--- Selected text ---

———

# Tractor fun!



## Emily's mom (Jul 19, 2008)

We babysat Dad's tractor while they went camping, had some really cute pictures, but it has been awhile since I last posted pictures, plus it is a different computer....I can't seem to get them to post, I've been in this position before I shall conquer........


----------



## Emily's mom (Jul 22, 2008)

We haven't had rain in a month or so and it is finally raining so I do not feel as though I need to be outside, so I shall try again......

Emily had so much fun showing off for the tractor,she ran around and around, I think she wanted it to chase her







Max on the other hand likes to taste and sniff everything






Daddy can I drive


----------



## FlatCreekFarm (Jul 22, 2008)

Such cute pictures!!



Looks like they were having a ball with the tractor



Thank you for sharing... your babies are adorable, and I still LOVE the scenery up there where you live!! Gorgeous!!


----------



## Bunnylady (Jul 23, 2008)

Great pictures! I have a goat that jumps onto the tractor if my husband gets off it for some reason, we think she wants to drive, too!


----------



## PaintedPromiseRanch (Jul 28, 2008)

Cheryl they are too cute!!! i have to lock mine up when i tractor, they won't get out of my way!


----------

———

[Stored dataset items]
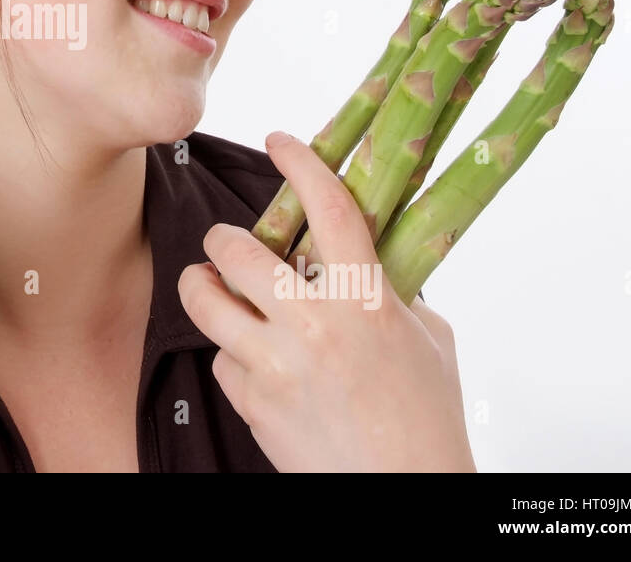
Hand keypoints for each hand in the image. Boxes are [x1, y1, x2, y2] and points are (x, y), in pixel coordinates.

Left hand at [177, 131, 475, 471]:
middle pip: (237, 249)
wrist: (407, 490)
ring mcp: (275, 363)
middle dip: (223, 237)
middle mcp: (314, 323)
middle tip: (228, 242)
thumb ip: (396, 292)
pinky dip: (230, 354)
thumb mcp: (429, 340)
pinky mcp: (252, 401)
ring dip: (201, 284)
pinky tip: (252, 360)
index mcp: (367, 298)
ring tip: (208, 284)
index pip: (327, 206)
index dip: (300, 161)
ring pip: (204, 299)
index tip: (280, 140)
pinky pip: (220, 359)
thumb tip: (373, 260)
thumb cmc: (427, 419)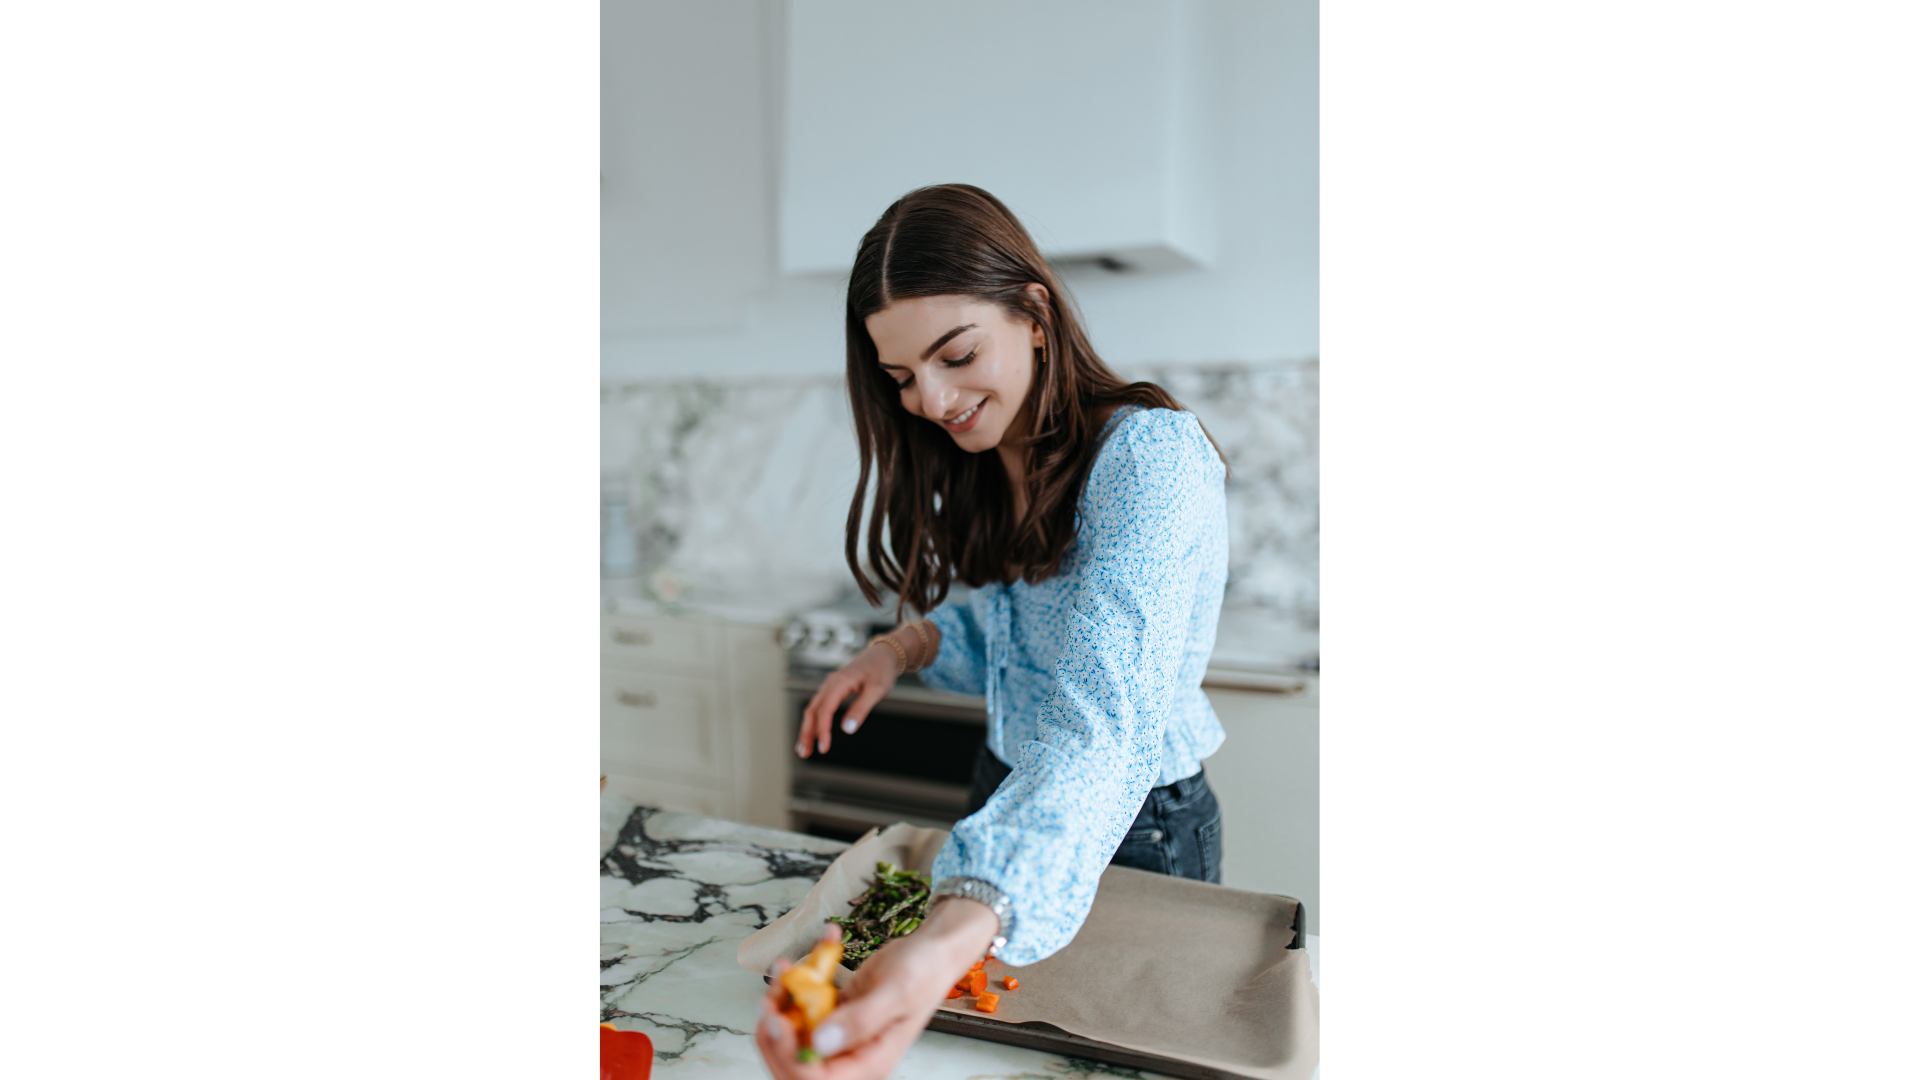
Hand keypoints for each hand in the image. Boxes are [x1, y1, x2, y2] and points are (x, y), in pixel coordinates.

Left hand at [755, 899, 999, 1079]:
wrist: (932, 949)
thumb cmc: (924, 971)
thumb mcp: (896, 993)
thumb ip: (860, 1021)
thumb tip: (821, 1044)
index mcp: (869, 1063)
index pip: (816, 1079)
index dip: (790, 1055)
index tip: (779, 1020)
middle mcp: (850, 1055)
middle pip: (794, 1063)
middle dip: (774, 1031)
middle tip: (772, 995)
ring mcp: (838, 1035)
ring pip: (790, 1034)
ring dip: (778, 1003)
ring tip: (785, 969)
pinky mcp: (832, 1014)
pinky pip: (799, 1009)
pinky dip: (791, 985)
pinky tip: (797, 961)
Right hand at [796, 644, 897, 757]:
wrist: (883, 653)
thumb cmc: (881, 669)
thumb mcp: (877, 690)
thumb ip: (861, 709)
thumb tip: (846, 730)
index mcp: (838, 683)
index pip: (824, 711)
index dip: (822, 731)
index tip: (824, 748)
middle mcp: (830, 684)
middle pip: (812, 711)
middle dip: (806, 733)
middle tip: (804, 754)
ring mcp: (830, 686)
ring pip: (813, 709)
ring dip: (807, 729)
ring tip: (804, 749)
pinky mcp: (833, 689)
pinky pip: (819, 707)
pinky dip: (814, 722)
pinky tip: (814, 734)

———

--- Assigned task ---
Retype the passage of the tractor thread from "We babysat Dad's" to "I shall conquer........". These records have no connection to the tractor thread.

--- Output ---
We babysat Dad's tractor while they went camping, had some really cute pictures, but it has been awhile since I last posted pictures, plus it is a different computer....I can't seem to get them to post, I've been in this position before I shall conquer........